Initially, the partners will focus on a handful of cancer types: malignant melanoma and epithelial ovarian, Fallopian tube and primary peritoneal carcinomas treated with novel cancer immunotherapies. Additional trials and indications may be added as the collaboration progresses. Under this agreement, NanoString gains the rights to research and diagnostic content developed under the collaboration.
 
In the company’s Q1 2015 earnings call, President and CEO Brad Gray said that “Just yesterday, we announced a collaboration with the Cancer Immunotherapy Trials Network or CITN to identify biomarker assays for novel cancer immunotherapies. Under this collaboration, we will work with CITN to utilize our immuno-oncology panels and clinical studies of single-agents and combination therapies.
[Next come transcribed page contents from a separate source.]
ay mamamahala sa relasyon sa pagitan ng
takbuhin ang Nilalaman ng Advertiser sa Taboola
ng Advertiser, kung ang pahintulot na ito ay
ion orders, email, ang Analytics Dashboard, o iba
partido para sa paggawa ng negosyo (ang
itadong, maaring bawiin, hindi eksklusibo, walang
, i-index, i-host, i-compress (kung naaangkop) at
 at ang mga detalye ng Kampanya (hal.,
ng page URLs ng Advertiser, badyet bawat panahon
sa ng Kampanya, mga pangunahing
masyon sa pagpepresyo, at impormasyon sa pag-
Together, our recent technology development and collaborations with MD Anderson and CITN have thrust NanoString into the center of a dynamic field of immuno-oncology [IO]. Importantly, both of these collaborations are structured to generate data, validating the use of our panels, and to grant NanoString rights to resulting research and diagnostic contents, potentially generating even more powerful IO products in the future.”
 
That collaboration with the MD Anderson Cancer Center is a multiyear endeavor to accelerate the development and adoption of a new type of assay based on the nCounter Analysis System. MD Anderson and NanoString will develop “multi-omic” assays capable of simultaneously profiling gene and protein expression. The nCounter Analysis System is an automated platform that utilizes a novel digital barcoding chemistry to provide high-precision multiplexed assays across a variety of research applications. The nCounter technology makes use of color-coded molecular barcodes that can hybridize directly to many types of target molecules, and the nCounter assays are enzyme-free and generate high-quality results from challenging sample types, including formalin-fixed paraffin-embedded tissue. As with its collaboration with the CITN, NanoString’s collaboration with MD Anderson will focus on the identification of biomarkers for immuno-oncology and extending programs for targeting therapeutics.
 
“Our collaboration with NanoString focuses on a critical challenge in fully realizing the promise of cancer immunotherapy—finding biomarkers that will identify the patients most likely to benefit from treatment,” said Dr. Martin “Mac” Cheever, director of the CITN and researcher at Fred Hutchinson Cancer Research Center. “We expect this to become an even greater challenge as we explore potential combinations of these agents. Powerful tools for genomic and proteomic analysis are expected to play an important role in solving these puzzles.”
 
The CITN came about from the National Cancer Institute (NCI) Immunotherapy Agent Workshop held in July 2007, and based on the decisions made at the initial and subsequent NCI prioritization workshops, its focus is on “conducting early-phase clinical trials that use agents and novel regimens with consensus prioritization that are most likely to prove effective and lead to regulatory approval in the foreseeable future.” The CITN has a number of clinical studies posted on its site for a variety of indications, including pancreatic cancer, prostate cancer, advanced melanoma and advanced solid tumors (melanoma, renal cell, non-small cell lung cancer and head and neck).